■ Provided passage:
=== Section Start ===
Perhaps also seed mychorrhizal fungi and beneficial nematodes, which is probably readily found in the backyard dirt if not already in the vermicompost.

I recommend reading this http://bialix.com/amania/Chapters/Tech/sub-aquasoils_en.html which roughly breaks down the composition of every commercial substrate including ADA's.


----------



## xenxes (Dec 22, 2011)

MOAR FISH!


















2x rainbow endlers (hybrid), 1M1F









2x tiger endlers (hybrid), was sent 2 Ms









4x endlers, supposedly pure, but look a little big, 2M2F; 5 olive nerites









BORARAS!
- 10x Boraras urophthalmoides
- 10x Boraras micros
- 10x Boraras maculatus

also picked up 11x more pygmy cories

The endlers will be moved out after the 55gs establish. Also contemplating moving the boraras maculatus (black dot on side), they seem much larger and more aggressive than the others, probably not shrimp safe.









Interesting schooling behavior across all species, in front is a male rainbow and a tiger endler, mostly boraras maculatus and pygmy cories. Will get some better pics later


----------



## xenxes (Dec 22, 2011)

So I pulled out the blyxa, just doesn't fit. Had to cut the roots (over 6" in 1-2 weeks?) so as to not drag up the whole tank. 









It dug into compost (see leaf litter & muck), soft fluffy substrate supports rooting, just like in terrestrial plants

Provided an opportunity for an interesting TDS experiment. Initial TDS 130.

Mucked up the tank by pulling plants, completely opaque yellow-brown. TDS now reads 160.









1 hour later, mostly white-ish clay in the water column. TDS down to 140









2 hours later, TDS 135









3 hours, mostly clear, some haze, TDS 130









Somehow the TDS equalized back to what it was before I stirred up the dirt. Odd because I thought TDS could only go upwards with simple mechanical filters using only biomedia. But something in the water must be binding the excess and bringing it back down or through the filter.


----------



## xenxes (Dec 22, 2011)

No more clipping for a while, using this as a baseline photo to track 2 weeks growth, much better w/o the blyxa on the sides 










I think the DHG has reached critical mass and is spreading faster each day. There is a medium outbreak of black hair algae, probably due to sharp increase in heavy stocking and feeding, will give it a few weeks to work itself out. TDS read 127 this morning, I can't figure out why it's going down and not building up (yes my meter works, tried 2 different ones, and haven't topped off in a while)

Unrelated note, the pachira aquatica by the tank is growing really well (about the height of the tank when I got it, top 12" new growth). This room gets almost no light, so it's thriving off part of the left LED flood light.


----------



## pweifan (Nov 2, 2006)

I think it does look better without the Blyxa. I'm also curious to see your growth rate, I'm sure it will be note-worthy.
=== Section End ===
■ Extracted data:
=== Section Start ===
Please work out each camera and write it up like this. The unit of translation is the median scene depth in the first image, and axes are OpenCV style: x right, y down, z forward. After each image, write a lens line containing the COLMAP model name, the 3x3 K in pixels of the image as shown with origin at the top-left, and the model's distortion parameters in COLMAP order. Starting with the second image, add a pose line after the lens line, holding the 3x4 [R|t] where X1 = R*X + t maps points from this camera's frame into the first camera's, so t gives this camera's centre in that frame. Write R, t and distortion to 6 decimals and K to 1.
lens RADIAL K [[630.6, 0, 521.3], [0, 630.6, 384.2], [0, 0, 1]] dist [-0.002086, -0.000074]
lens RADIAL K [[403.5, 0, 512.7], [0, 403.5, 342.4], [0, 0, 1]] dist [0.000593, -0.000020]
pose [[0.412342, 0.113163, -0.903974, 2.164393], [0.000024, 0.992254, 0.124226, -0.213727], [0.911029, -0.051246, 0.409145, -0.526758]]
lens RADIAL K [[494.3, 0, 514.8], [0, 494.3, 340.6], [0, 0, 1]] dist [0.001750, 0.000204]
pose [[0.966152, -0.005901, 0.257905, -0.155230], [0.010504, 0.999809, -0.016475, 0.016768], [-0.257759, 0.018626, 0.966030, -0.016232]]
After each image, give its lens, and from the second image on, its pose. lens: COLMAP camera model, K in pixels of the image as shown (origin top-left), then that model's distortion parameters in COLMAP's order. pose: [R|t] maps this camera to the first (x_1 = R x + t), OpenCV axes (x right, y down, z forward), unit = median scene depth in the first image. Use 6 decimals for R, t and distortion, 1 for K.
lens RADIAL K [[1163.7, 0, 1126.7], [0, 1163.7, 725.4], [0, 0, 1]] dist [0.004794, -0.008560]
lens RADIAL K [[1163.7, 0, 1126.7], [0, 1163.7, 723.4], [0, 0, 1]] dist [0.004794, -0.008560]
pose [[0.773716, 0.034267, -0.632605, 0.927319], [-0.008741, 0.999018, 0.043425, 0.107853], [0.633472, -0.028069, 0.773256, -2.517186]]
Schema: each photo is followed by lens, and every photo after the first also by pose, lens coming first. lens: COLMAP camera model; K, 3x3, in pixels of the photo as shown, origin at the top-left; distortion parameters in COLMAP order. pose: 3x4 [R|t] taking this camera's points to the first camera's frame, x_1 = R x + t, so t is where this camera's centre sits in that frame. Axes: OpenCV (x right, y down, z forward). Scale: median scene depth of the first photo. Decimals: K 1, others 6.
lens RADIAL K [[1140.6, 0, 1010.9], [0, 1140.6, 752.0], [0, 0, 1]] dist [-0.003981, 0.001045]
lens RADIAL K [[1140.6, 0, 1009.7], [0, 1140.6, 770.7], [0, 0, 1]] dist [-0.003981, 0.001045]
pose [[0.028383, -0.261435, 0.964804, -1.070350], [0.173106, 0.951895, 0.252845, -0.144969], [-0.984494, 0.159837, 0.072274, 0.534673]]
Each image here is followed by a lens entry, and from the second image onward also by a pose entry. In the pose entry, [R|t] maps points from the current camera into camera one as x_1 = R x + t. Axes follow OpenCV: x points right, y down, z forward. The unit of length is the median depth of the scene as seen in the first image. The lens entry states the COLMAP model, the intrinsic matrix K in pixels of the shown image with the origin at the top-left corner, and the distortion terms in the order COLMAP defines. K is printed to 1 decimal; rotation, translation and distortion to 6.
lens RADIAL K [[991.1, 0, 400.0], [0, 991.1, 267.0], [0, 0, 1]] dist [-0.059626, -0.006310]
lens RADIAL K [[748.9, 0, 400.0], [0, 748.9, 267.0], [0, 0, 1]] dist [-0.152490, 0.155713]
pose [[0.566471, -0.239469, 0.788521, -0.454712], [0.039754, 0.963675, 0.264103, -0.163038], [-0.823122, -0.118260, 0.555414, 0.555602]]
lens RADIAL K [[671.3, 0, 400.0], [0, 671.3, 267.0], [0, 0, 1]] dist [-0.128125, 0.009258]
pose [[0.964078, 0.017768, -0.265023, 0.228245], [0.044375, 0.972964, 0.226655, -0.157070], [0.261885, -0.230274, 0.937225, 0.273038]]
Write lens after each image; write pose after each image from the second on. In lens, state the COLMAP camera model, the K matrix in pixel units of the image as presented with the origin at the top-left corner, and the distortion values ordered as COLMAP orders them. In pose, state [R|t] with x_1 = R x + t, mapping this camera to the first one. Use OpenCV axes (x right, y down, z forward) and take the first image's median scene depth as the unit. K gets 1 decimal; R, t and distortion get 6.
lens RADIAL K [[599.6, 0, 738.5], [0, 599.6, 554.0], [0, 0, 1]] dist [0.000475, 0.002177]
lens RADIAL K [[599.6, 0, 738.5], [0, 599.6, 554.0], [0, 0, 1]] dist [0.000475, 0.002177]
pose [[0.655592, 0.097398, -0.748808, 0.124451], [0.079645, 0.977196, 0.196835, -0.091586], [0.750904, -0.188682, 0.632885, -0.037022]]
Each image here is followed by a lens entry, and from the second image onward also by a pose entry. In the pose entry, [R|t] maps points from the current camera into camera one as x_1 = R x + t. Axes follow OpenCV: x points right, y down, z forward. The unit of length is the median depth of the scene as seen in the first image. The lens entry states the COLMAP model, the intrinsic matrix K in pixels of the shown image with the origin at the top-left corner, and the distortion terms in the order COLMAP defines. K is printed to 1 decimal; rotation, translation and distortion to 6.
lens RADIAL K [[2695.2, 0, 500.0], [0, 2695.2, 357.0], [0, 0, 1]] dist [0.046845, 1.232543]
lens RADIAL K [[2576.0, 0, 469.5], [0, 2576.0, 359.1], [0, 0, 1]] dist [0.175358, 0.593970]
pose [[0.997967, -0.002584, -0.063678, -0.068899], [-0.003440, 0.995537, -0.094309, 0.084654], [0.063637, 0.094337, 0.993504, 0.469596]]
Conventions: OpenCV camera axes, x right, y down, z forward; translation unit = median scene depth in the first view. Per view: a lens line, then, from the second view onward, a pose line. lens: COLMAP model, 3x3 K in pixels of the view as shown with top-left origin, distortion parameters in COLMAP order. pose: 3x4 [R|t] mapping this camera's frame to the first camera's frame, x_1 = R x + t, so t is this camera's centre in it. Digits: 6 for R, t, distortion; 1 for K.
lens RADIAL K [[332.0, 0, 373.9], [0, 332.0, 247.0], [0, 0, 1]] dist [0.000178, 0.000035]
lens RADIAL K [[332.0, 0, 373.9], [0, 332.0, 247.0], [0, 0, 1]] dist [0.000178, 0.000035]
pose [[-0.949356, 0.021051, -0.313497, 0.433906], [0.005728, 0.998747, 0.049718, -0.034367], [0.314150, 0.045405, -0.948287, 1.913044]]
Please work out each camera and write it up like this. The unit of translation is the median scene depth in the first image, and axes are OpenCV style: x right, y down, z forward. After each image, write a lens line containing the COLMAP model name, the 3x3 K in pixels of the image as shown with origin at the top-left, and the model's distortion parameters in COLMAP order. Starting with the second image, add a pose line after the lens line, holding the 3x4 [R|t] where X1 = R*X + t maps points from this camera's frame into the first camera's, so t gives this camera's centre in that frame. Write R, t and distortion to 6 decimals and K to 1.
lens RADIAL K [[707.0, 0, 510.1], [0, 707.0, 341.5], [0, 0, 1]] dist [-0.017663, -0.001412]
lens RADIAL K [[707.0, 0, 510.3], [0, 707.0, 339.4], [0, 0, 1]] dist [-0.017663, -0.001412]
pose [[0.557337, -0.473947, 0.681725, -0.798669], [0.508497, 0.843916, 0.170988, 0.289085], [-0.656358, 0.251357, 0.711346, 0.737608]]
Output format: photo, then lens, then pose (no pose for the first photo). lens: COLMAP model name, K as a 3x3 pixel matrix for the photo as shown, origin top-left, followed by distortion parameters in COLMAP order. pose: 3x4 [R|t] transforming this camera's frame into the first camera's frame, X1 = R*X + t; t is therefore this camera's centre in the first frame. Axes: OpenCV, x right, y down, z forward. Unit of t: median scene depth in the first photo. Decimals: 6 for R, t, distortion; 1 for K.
=== Section End ===
■ Questions to answer:
A: From the aquarium forum thread, copy the passage starting with "Perhaps also seed" and going on through "substrate including ADA's.".
B: Answer these from the aquarium forum thread:
(i) How many Boraras micros were added?
(ii) What was the TDS reading 2 hours after the tank was mucked up?
(iii) Which plant was pulled out because it didn't fit?

■ Exercise solutions:
A:
Perhaps also seed mychorrhizal fungi and beneficial nematodes, which is probably readily found in the backyard dirt if not already in the vermicompost.

I recommend reading this http://bialix.com/amania/Chapters/Tech/sub-aquasoils_en.html which roughly breaks down the composition of every commercial substrate including ADA's.

B:
(i) 10
(ii) 135
(iii) The blyxa